The second thing to go is task identity. The slide from “World Cup” to “Premier League” to “Formula 1” is the model leaning harder and harder on statistical priors and system prompt examples as it loses the ability to hold the actual conversation in its head. Football favourites, English clubs, F1 drivers, they’re all “sport-shaped competitive rankings” in some fuzzy latent sense, and a small enough model just reaches for the nearest shape.

The third, at the very bottom, is tool-calling competence itself. The 0.8B reaching for the weather tool to answer a football question, emitting malformed arguments, and then deadlocking in a search_notes loop, that’s the agent loop being too much machinery for the model to operate. No prompt tweak fixes that.

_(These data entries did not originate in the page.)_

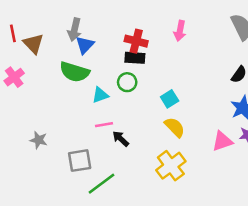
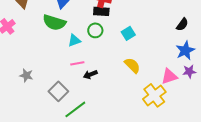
cyan square: (170, 99) -> (128, 33), moved
black arrow: (121, 139) -> (90, 74), turned -64
gray square: (80, 161) -> (58, 91), turned -36
yellow cross: (171, 166) -> (154, 95), moved

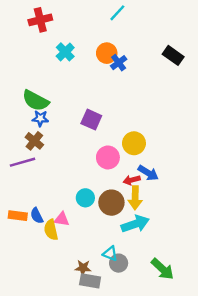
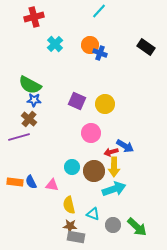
blue cross: (119, 63) -> (100, 53), turned -32
yellow circle: (134, 143) -> (105, 104), moved
yellow semicircle: (51, 230) -> (69, 205), moved
gray circle: (119, 263) -> (113, 225), moved

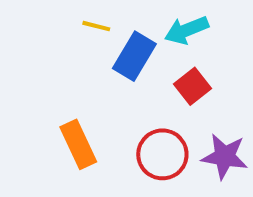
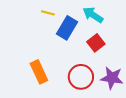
cyan arrow: (186, 30) -> (93, 15), turned 55

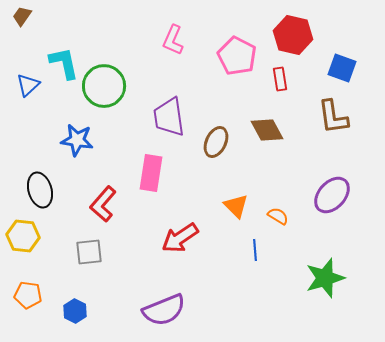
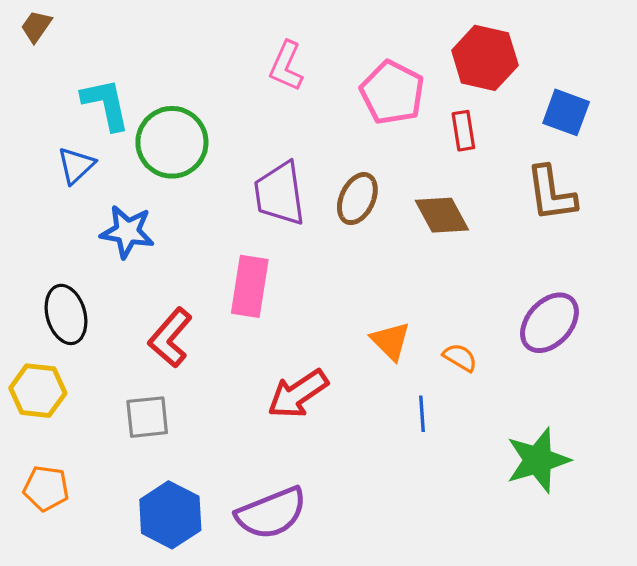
blue triangle: (28, 85) -> (76, 165), moved
brown ellipse: (216, 142) -> (357, 199), moved
blue hexagon: (75, 311) -> (170, 515), moved, size x1.6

So the conclusion holds, and now I understand it better. Fulloch is an agent, not a chatbot. It lives or dies on picking the right tool, trusting what the tool returns, and remembering the thread across turns, and those are exactly the three capabilities that evaporate as the model shrinks. The 9B’s over 20 second web searches are an annoyance I’ll keep chipping away at. A 2B telling me, smoothly and instantly, that Liverpool are favourites to win the World Cup is not a trade I’d make.


Where to From Here?
#

At some point the agent orchestration optimisations will bring only incremental gains and it will get more interesting to start swapping in different models again. There is a new open-source model being released every other week that seems to break preheld notions of what is possible with limited resources, might we get a lightning fast 2B model that is trustworthy and can hold context in the near future or does it already exist and I just need to plug it in?

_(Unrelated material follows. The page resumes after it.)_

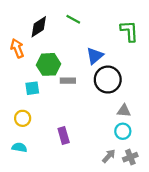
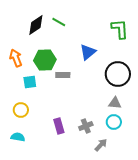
green line: (73, 19) -> (59, 22), moved
orange arrow: (17, 48) -> (16, 58), moved
black circle: (108, 80) -> (118, 74), moved
gray cross: (130, 157) -> (86, 126), moved

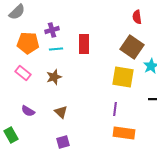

Also, if shrinking the brain breaks the agent, the obvious question is what happens when you go the other way. I am constrained to the 16GB GPU at the moment but a lot of power users aren’t. If you’ve already got a serious LLM running on a home server, plumbing that into Fulloch over an OpenAI-compatible endpoint would let the assistant punch well above the current 9B model weight. The even bigger advantage is you don’t have that model tied up with just Fulloch anymore, it can still be used for other tasks but Fulloch can tap into it when needed.

I would love to see what the Qwen3.6-27B at Q8_0 would unlock capability-wise…


All code is at GitHub, fulloch. Same machine, same RTX 5060 Ti, no cloud — just a worse and worse model each run.